There are various solutions to this problem; enforce federal and hospital policies regarding the use of interpreter lines for informed consent; educate trainees and medical students on the importance, benefits, and safety that patients can obtain from having an adequate informed consent discussion; and train staff members on not only cultural competency, but also how to use interpreter services correctly. To address patient interaction, it has been shown that using videos, PowerPoints, and other visuals in addition to interpreters helps them further understand the details of the procedure as well as increases patient trust and satisfaction.6 However, this may not fully replace the comfort they may feel with having an in-person Spanish speaker who is culturally similar to them. It is therefore important to utilize staff skillsets and fluency in other languages to express to patients the need to bring on trained interpreters as part of their care team. Moving forward, this would be a way in which to make the whole healthcare team work more synchronously.
Reflecting back to my own part in this problem, I find that although I was pressured to seem educated and willing to take initiative during this experience, I now know that it is far more important to focus on the patient’s long-term treatment and healthcare outcomes. This first requires for me to advocate for myself as a Spanish- speaker who is given the burden to have to interpret for all Spanish-speaking patients while having very little medical knowledge. Now that I know have the knowledge of why having myself or somebody who is not professionally trained can be harmful to patients, I should advocate for myself. It is important for myself and other multilingual students to take on this role of advocacy in informed consent settings, for the sake of ourselves and our patients.
References
- Joo, H., Fernández, A., Wick, E. C., Lepe, G. M., & Manuel, S. P. (2023). Association of Language Barriers With Perioperative and Surgical Outcomes: A Systematic Review. JAMA Network Open, 6(7), e2322743-e2322743.
- Patel, D. N., Wakeam, E., Genoff, M., Mujawar, I., Ashley, S. W., & Diamond, L. C. (2016). Preoperative consent for patients with limited English proficiency. Journal of surgical research, 200(2), 514-522.
- John-Baptiste, A., Naglie, G., Tomlinson, G., Alibhai, S. M., Etchells, E., Cheung, A., … & Krahn, M. (2004). The effect of English language proficiency on length of stay and in-hospital mortality. Journal of general internal medicine, 19, 221-228.
- Schenker, Y., Wang, F., Selig, S. J., Ng, R., & Fernandez, A. (2007). The impact of language barriers on documentation of informed consent at a hospital with on-site interpreter services. Journal of General Internal Medicine, 22, 294-299.

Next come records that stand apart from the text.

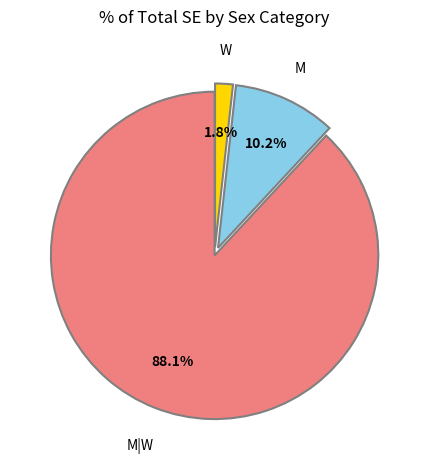

Does any single category account for the majority?

Yes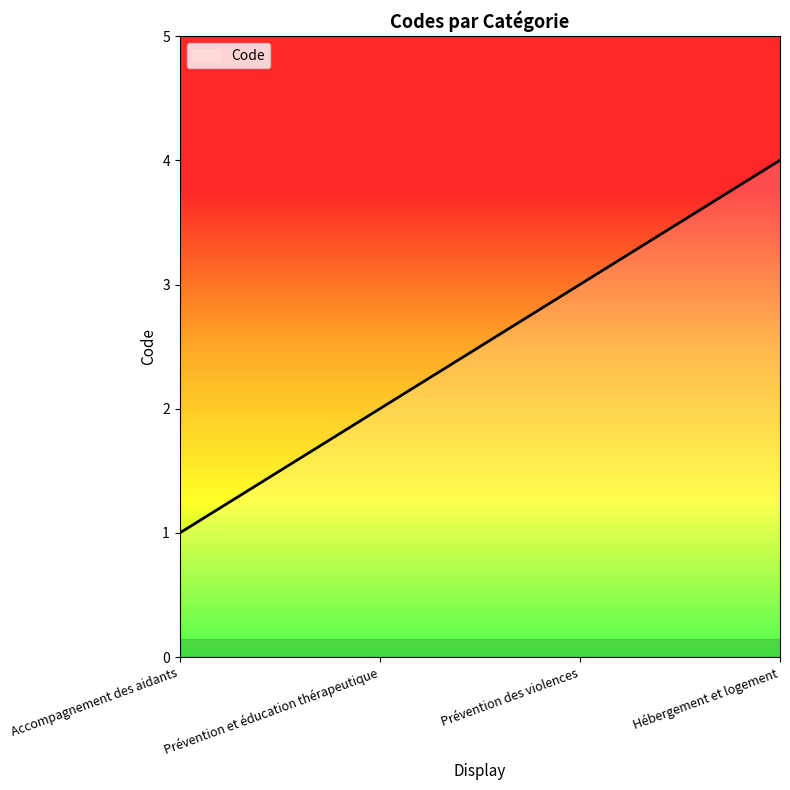

How many lines are shown in the chart?

1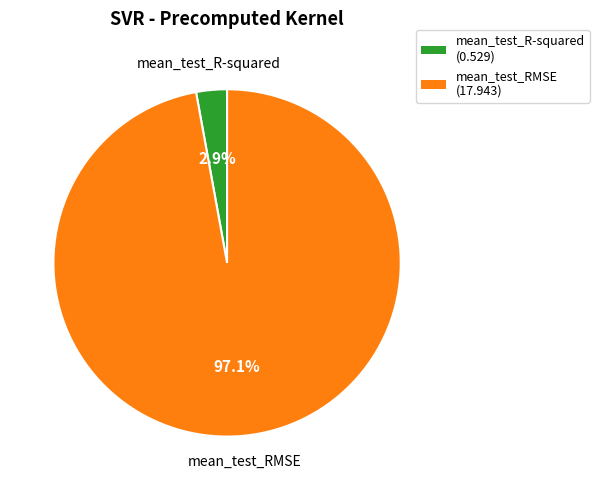

Count the number of slices in the pie.

2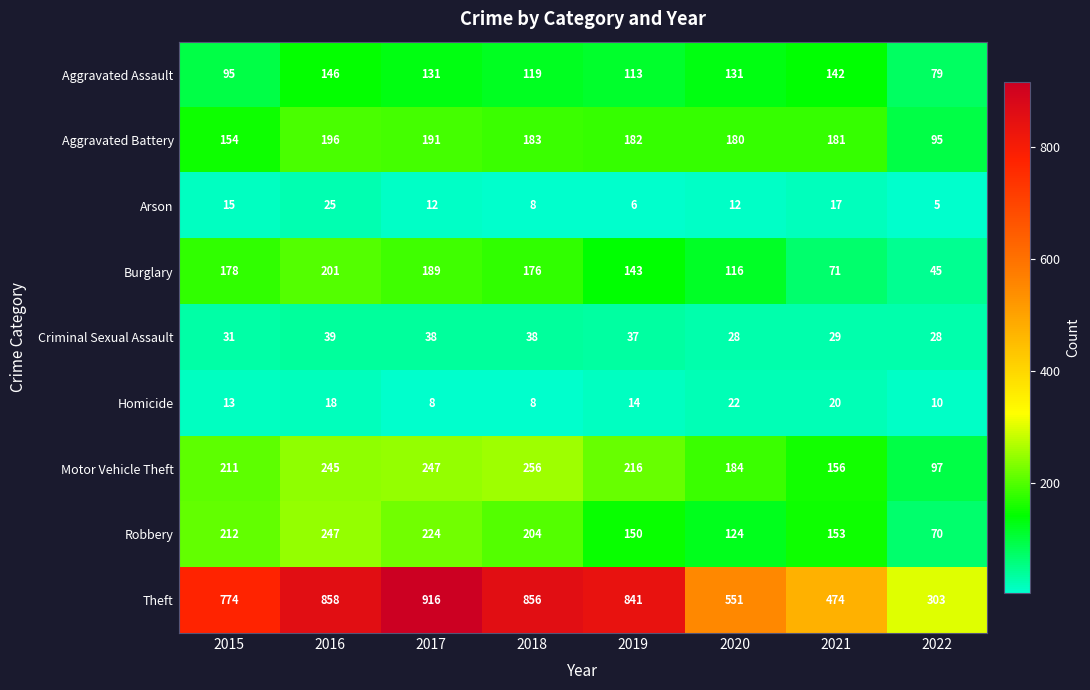

What is the spread (max minus min) of values at 2021?

457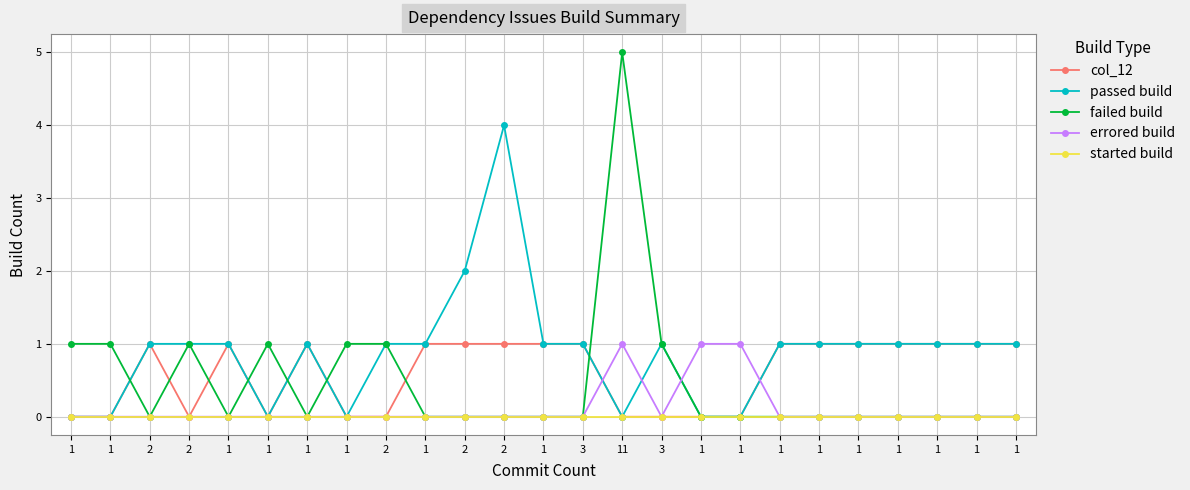

What is the spread (max minus min) of values at 3?

1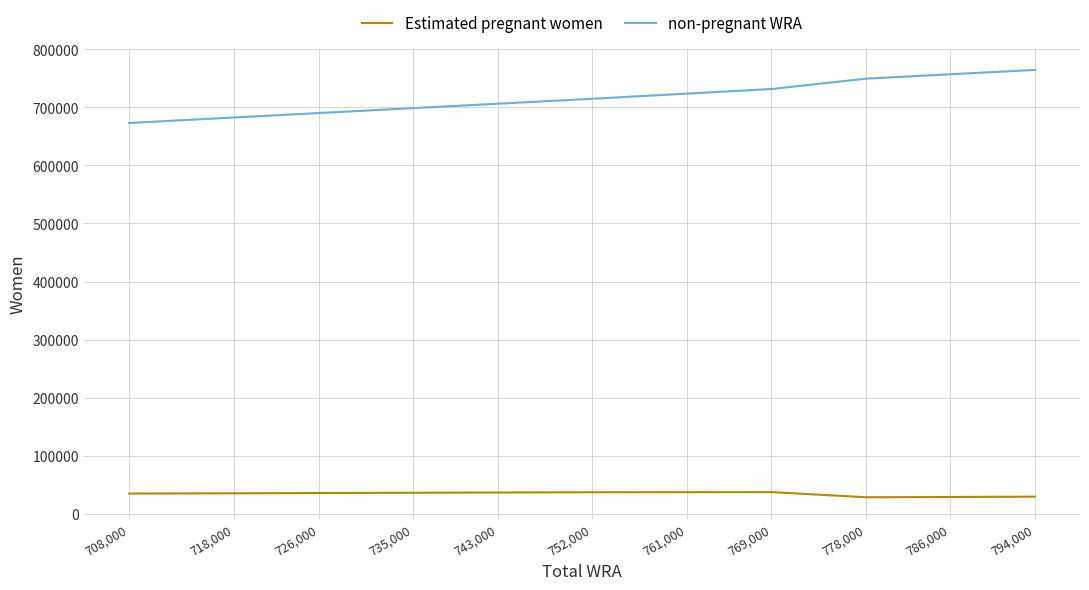

How many categories are shown in the chart?

11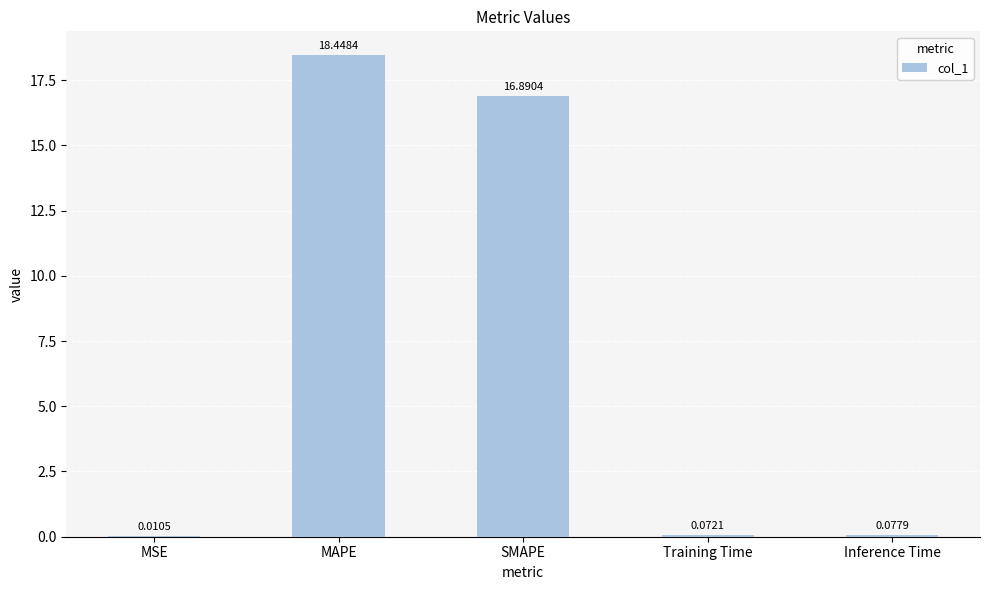

Which has a higher value, Training Time or SMAPE?

SMAPE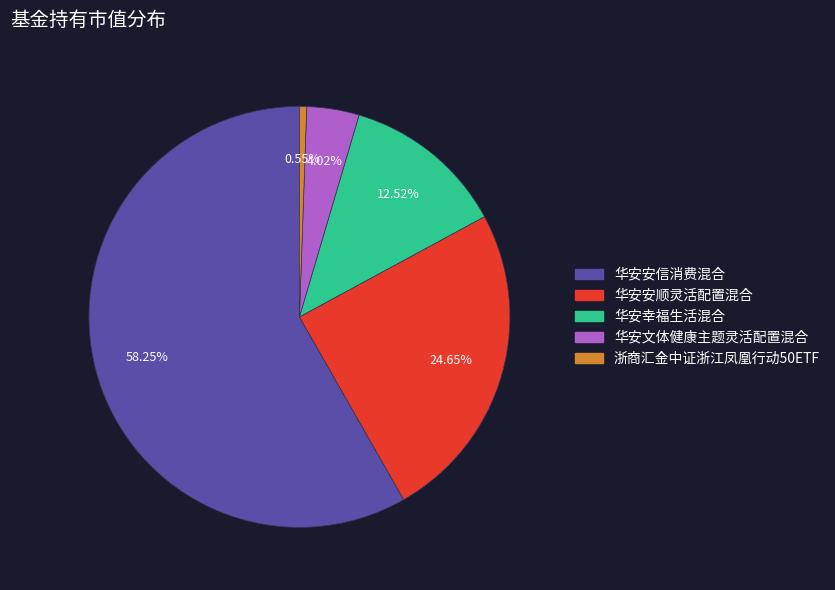

True or false: 华安安顺灵活配置混合 accounts for 38% of the total.

False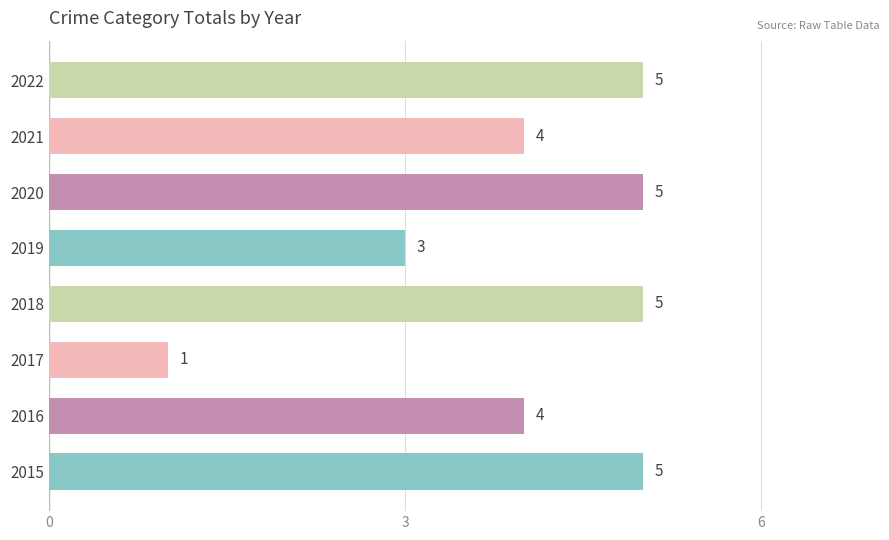

The value at 2016 is 6. True or false?

False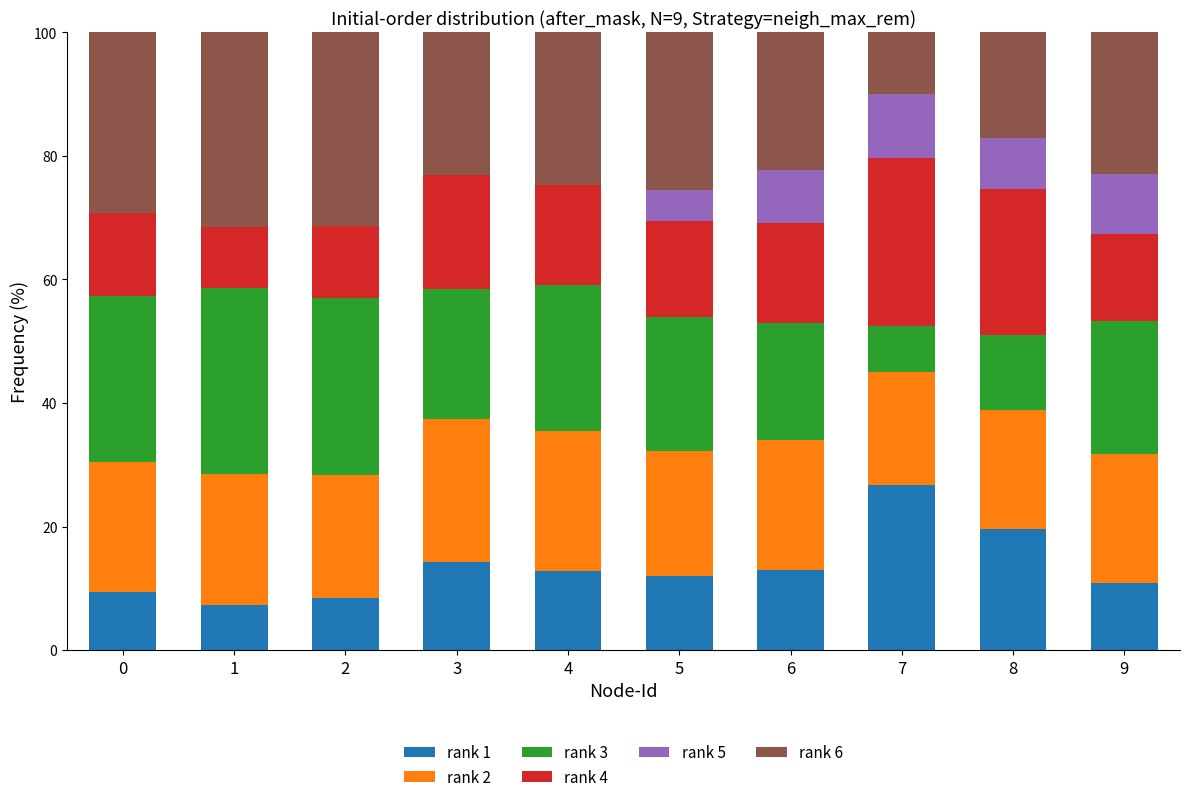

What is the sum of all rank 1 values?

134.3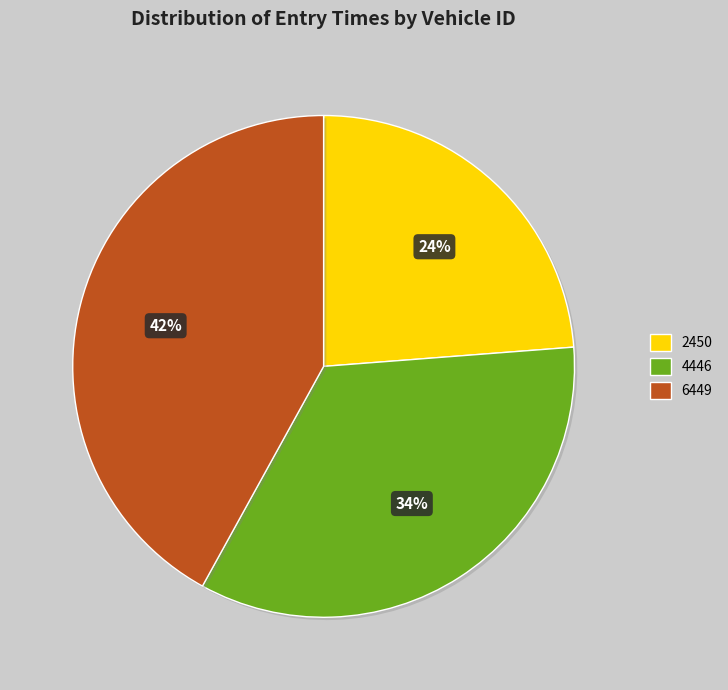

Which has a higher value, 2450 or 6449?

6449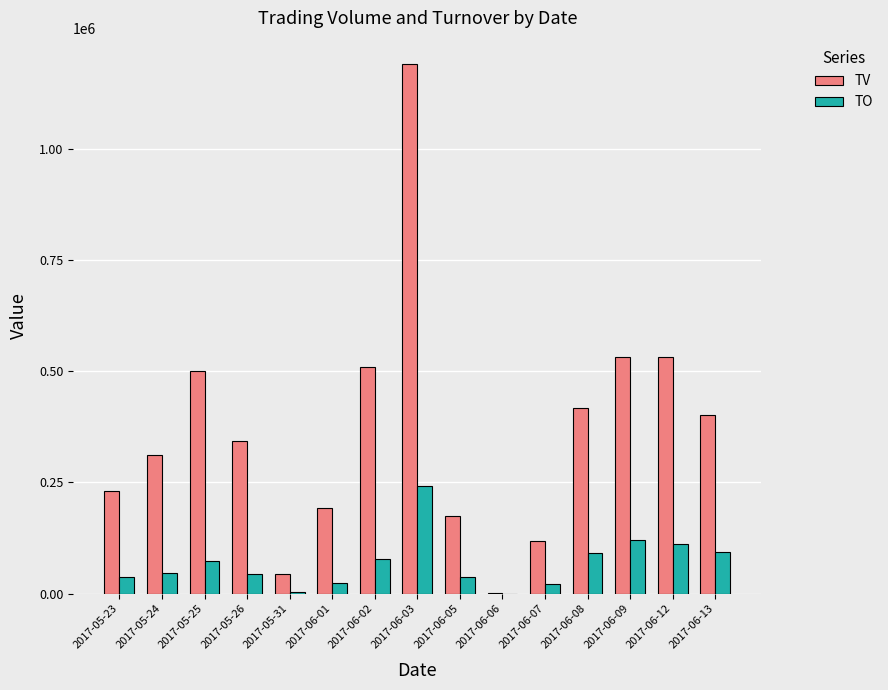

The value of TV at 2017-06-05 is 175000. True or false?

True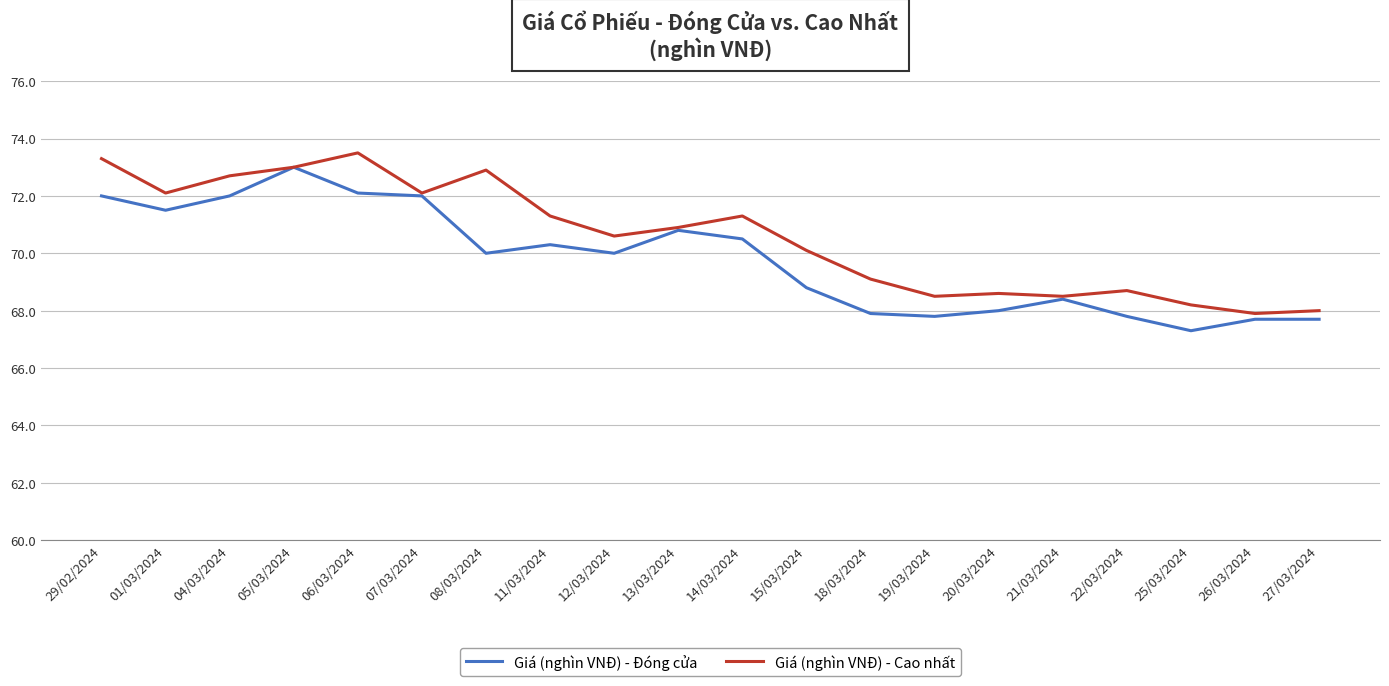

What is the difference between the highest and lowest values at 18/03/2024?

1.2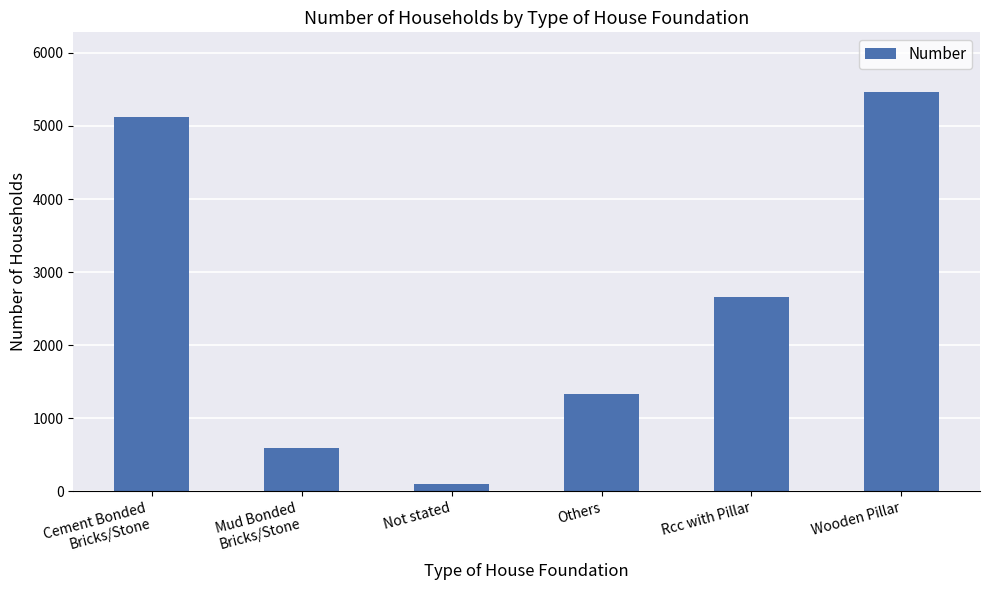

Rank the categories by value from highest to lowest.

Wooden Pillar, Cement Bonded
Bricks/Stone, Rcc with Pillar, Others, Mud Bonded
Bricks/Stone, Not stated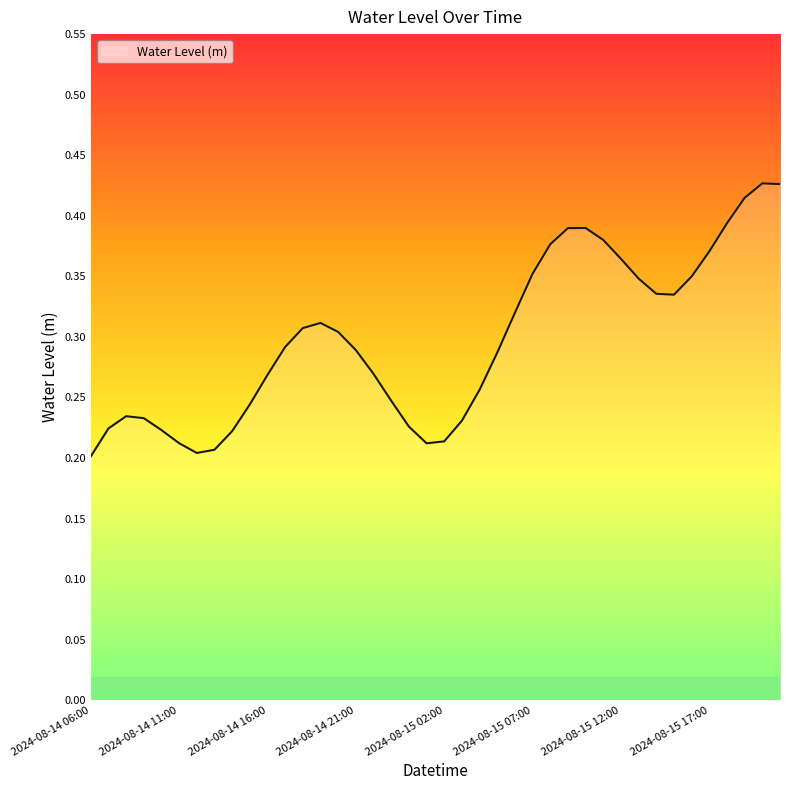

Which label corresponds to the largest value in the chart?

2024-08-15 20:00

- Jaramillo, J., Snyder, E., Dunlap, J. L., Wright, R., Mendoza, F., & Bruzoni, M. (2016). The Hispanic Clinic for Pediatric Surgery: A model to improve parent–provider communication for Hispanic pediatric surgery patients. Journal of Pediatric Surgery, 51(4), 670-674.
- Clark, S., Mangram, A., Ernest, D., Lebron, R., & Peralta, L. (2011). The informed consent: a study of the efficacy of informed consents and the associated role of language barriers. Journal of Surgical Education, 68(2), 143-147.